See lr-hacks/social-driver
. This portlet will generate a bunch of fake data on Liferay, by creating fake users (with real looking profile pictures, job titles, locations, etc) and creating fake content (blogs, wikis, forum posts, comments, rankings, friend requests) using real data from Wikipedia. It makes for a nicer looking demo site!
There are two portlets here:
social-driver-portlet
- This is suitable for use with the classic Liferay Plugins SDK for Liferay 7.social.driver.web
- This is a standalone buildable OSGi module which can be dropped into Liferay's OSGi runtime.

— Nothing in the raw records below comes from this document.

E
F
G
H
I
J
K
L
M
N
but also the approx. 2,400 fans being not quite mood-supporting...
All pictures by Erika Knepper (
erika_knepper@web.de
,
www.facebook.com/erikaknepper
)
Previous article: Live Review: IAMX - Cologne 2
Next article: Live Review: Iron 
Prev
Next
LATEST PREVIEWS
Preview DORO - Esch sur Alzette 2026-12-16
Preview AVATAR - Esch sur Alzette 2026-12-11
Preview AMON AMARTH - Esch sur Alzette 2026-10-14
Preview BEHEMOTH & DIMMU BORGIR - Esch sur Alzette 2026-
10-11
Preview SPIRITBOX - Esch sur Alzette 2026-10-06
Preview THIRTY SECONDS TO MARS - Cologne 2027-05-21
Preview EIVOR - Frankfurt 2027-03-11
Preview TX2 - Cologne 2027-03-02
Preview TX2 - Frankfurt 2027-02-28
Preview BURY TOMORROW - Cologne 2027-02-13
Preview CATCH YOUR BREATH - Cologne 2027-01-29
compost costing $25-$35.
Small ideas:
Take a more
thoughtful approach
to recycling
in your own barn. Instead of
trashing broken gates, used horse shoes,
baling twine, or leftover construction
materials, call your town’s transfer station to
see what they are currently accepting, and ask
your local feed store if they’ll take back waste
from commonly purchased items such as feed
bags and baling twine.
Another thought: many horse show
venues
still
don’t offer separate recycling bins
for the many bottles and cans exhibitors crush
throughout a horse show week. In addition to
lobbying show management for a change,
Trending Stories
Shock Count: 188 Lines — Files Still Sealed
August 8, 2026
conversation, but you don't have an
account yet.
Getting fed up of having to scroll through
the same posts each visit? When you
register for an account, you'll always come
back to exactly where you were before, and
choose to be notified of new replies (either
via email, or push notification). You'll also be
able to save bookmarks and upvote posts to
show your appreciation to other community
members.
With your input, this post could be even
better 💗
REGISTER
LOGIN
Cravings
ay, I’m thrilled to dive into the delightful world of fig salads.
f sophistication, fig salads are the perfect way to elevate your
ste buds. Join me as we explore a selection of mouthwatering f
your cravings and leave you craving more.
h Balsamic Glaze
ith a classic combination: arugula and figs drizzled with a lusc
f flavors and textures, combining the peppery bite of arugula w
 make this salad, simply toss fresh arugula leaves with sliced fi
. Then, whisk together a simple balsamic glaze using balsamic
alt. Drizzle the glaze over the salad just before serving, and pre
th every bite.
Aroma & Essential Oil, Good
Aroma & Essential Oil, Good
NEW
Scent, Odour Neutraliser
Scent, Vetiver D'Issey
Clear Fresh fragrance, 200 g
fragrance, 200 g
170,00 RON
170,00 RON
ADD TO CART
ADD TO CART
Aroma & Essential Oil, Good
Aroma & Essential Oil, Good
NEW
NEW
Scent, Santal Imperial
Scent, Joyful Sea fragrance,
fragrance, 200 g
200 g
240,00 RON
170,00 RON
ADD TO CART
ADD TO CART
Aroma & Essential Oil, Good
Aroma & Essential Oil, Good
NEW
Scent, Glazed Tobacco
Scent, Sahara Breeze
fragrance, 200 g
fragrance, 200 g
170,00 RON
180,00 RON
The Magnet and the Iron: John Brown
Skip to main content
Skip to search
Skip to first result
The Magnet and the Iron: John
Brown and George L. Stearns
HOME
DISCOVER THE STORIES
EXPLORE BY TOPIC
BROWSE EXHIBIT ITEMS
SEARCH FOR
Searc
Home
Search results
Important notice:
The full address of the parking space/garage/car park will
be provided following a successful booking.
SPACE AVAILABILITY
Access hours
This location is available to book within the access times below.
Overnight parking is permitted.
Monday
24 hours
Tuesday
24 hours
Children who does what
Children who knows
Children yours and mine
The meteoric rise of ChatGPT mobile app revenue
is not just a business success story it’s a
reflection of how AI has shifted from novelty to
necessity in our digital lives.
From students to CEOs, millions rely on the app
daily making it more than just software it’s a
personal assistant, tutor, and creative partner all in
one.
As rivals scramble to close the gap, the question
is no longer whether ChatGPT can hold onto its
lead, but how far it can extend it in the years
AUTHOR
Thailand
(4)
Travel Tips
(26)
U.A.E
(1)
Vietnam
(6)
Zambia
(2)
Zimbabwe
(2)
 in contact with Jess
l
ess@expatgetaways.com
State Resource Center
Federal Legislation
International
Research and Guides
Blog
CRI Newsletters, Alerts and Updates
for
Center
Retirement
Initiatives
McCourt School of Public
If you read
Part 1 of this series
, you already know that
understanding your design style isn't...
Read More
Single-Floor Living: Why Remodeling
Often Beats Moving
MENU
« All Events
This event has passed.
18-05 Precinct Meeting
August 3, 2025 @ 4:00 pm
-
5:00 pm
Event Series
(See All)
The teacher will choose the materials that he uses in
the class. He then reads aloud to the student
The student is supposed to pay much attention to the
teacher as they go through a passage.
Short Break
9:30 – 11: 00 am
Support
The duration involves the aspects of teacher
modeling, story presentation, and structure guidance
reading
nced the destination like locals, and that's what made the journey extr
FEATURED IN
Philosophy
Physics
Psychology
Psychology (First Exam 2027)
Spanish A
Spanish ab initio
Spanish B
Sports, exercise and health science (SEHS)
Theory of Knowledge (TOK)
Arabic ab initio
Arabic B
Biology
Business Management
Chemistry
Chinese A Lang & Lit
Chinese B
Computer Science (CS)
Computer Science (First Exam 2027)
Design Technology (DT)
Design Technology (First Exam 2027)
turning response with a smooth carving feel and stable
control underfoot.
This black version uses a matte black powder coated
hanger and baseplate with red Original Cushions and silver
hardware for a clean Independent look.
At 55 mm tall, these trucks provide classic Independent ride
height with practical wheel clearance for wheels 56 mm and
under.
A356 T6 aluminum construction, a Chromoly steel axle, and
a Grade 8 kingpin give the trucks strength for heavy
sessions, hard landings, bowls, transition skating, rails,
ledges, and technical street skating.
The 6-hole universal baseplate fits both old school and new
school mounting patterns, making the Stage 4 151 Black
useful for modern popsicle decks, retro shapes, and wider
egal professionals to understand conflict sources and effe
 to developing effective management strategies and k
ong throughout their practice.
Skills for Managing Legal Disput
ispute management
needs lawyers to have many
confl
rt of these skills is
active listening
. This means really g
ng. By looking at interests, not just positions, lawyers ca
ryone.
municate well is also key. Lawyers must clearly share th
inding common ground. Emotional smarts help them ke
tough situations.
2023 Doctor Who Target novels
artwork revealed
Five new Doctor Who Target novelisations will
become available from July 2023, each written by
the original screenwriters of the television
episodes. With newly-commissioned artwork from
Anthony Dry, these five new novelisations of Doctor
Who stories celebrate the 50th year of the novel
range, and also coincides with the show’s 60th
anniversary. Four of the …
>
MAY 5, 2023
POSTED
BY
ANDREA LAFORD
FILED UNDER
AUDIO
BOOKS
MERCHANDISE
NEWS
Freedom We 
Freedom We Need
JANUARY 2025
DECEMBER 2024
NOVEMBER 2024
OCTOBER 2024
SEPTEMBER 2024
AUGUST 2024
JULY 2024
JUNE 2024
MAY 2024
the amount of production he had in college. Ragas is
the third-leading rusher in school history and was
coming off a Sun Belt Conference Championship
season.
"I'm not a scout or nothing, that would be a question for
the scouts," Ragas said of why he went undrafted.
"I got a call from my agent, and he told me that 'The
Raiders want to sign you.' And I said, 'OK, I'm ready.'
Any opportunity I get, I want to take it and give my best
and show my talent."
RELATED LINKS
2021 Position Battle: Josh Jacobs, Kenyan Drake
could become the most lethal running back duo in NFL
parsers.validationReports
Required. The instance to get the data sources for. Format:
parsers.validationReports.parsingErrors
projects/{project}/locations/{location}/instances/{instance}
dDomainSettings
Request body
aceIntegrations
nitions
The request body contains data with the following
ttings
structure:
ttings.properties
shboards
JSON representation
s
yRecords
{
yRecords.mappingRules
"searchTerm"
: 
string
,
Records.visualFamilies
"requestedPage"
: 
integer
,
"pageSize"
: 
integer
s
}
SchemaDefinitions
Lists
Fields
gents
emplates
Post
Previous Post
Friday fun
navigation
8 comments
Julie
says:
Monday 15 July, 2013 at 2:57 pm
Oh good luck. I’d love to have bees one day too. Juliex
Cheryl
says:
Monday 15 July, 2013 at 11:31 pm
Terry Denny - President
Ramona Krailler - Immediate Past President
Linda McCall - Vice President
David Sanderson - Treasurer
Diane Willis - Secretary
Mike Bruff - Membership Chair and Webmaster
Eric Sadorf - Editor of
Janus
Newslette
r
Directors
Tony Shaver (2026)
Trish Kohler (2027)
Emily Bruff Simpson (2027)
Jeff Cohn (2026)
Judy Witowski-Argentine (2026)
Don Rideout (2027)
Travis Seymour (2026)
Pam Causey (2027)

It produces the same as above but has been ported (thanks to Jamie Sammons!) to Liferay 7's module-based plugin architecture.
Just install this portlet, drop it onto any page, and click the buttons to start and stop the generator threads for various content types. Don't leave it running for too long - it will fill up your DB quickly (a max of 50 users are created, but an unlimited number of contents are created).